Over 100,000 American orphans seek American love and care
A court date for adoptive parents who beat an adopted boy from Russia was set in the U.S. Every five hours a child dies in the U.S. as a result of domestic violence. The U.S. State Department intends to ensure that at least 500 Russian orphans still move to the U.S. Meanwhile, a number of local children are available for adoption.
Daniel Kruchin was adopted by spouses Matthew and Amy Sweeney in 2006, when he was three. The couple had five children of their own. According to their neighbors, the family led a secluded life and their children were never seen playing in the street. The children were home schooled.
Not surprisingly, no one knew about the boy's life in the adoptive family. Nobody would know anything if one day last summer he had not run away from his adoptive parents.
Daniel went to the neighbors who lived far enough away from his house, and said that he was lost, and asked them to call the police. The neighbors noticed that the child's hands were bruised. The police found traces of severe beating on his body. The boy was sent to a foster home, and an investigation was started that found that the beatings were systematic.

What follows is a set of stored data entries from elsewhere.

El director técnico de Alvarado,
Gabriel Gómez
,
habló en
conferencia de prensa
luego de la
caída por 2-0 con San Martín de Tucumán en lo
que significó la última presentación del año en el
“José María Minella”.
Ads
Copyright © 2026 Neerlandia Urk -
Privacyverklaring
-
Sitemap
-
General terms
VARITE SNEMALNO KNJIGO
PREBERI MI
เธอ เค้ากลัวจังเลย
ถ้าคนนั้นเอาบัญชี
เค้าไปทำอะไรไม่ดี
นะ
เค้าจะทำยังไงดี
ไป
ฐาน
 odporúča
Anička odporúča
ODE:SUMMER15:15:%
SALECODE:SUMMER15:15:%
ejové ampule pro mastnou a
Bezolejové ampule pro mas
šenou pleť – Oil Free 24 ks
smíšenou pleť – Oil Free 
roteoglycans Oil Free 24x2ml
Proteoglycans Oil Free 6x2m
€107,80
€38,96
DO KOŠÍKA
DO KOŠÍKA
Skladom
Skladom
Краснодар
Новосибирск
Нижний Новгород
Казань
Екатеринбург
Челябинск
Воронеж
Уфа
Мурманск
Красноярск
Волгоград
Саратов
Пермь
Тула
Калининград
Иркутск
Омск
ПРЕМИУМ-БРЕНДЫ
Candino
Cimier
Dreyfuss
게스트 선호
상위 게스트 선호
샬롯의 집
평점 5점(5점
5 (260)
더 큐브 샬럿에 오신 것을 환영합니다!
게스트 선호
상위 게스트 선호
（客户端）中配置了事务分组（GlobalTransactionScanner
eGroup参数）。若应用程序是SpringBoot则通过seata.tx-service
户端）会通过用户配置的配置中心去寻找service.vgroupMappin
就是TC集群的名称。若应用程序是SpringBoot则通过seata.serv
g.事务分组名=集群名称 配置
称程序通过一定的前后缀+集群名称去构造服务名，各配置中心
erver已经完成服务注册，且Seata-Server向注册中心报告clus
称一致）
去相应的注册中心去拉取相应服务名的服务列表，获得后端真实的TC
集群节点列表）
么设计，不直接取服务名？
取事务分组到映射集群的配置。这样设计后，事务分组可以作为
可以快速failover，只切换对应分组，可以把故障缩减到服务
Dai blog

On January 7, the District Court of Virginia ruled that the Sweeney couple should be tried. The next day, the judge set a date for the first hearing - July 23. By law, the adoptive parents may face from one to five years in prison or a fine of 25 thousand dollars.
Yet, they may get a lighter sentence or even acquittal. According to the Commissioner for Children's Rights under the President of the Russian Federation, more than half of such cases in recent years have resulted in a light sentence or probation.
The Craver couple who has tortured their adopted son Vanya Skorobogatov to death (80 wounds were found on his body) got off with a few months in prison. Teresa McNulty also got a mild sentence of eight months, despite the fact that she splashed boiling water on her adopted three-year-old daughter Dasha.
One year-old Nick Emelyantsev was taken to a hospital with a fractured skull and died shortly after. His body was covered with numerous bruises. Subsequently, the foster mother admitted that she took the child by the hand and leg and repeatedly threw him on the floor. But the sentence was quite strange: from one year to 15 years in prison. That is, after serving a short time, she can be released.
Another adoptive child in the family ended up in hospital several times with a diagnosis of exhaustion and dehydration.
Currently, there is a trial of the O'Brien spouses in the U.S. They had six adopted children, four from Russia and two from Guatemala. For seven years the couple tortured them by beating, exposing them naked to the cold, and strangling them. The worst thing is that the couple's own children - two girls and two boys - were directly involved in these tortures. While their own sons held an adoptive child by the hands, one of the girls squirted him with tear gas.
In the aggregate charges adoptive parents could face up to 60 years in prison. But according to the local press, O'Brien's lawyers are trying to ruin the case. Their main argument is that the children misbehaved because of inadequate mental condition.
According to the Commissioner for Children's Rights Pavel Astakhov, many adopted Russian children in the United States are often attributed the fetal alcohol syndrome and the syndrome of lack of affection, though there are no official documents confirming the diagnosis. In doing so, adoptive parents justify their brutal behavior, hence the lenient sentences.
However, the American parents are cruel not only to adopted children from Russia. In 2011, British BBC made a film America's Child Death Shame. Their investigation sounds like a death sentence: the U.S. is the worst of the developed countries it terms of child treatment. Every five hours a child is killed as a result of abuse or neglect.
According to government reports, in 2009, 1,770 children were killed in their homes. According to BBC and recent investigations initiated by Congress, the real number of children killed is at least 2,500.
Meanwhile, the U.S. State Department spokesman Victoria Nuland said that the U.S. government would work to ensure that Russian children whose adoption process by Americans has commenced would still move to the U.S. According to Nuland, 500 and 1,000 of American families are at different stages of processing custody of Russian children. This means that between 500 and 1,000 children should be taken away from Russia.
Meanwhile over 100,000 children in the United States are waiting to be adopted. Why do the Americans love orphans from other countries but do not adopt locally? The explanation is simple: most of these children are representatives of black and Hispanic populations.
Another important point is that in the U.S. local adopters are subject to strict control and regular checks. Because of this, the adoption procedure can last a long time. Many are denied for various reasons. In addition, adoptive parents receive substantial tax and medical benefits from the state, not to mention benefits for children.
In Russia, there are simply no such obstacles. For intermediary agencies that help potential adopters to find the right child it is only business. If customers are willing to pay, no one will check them.
No one knows how many couples who were denied adoption in the U.S. come to Russia to adopt. No one can say how many of the adopted children fall victims of domestic violence.
Only a small number of such crimes becomes public. Adopted children get different names, they quickly forget their native language. No one knows how many adoptive Russian children were actually abused in the U.S.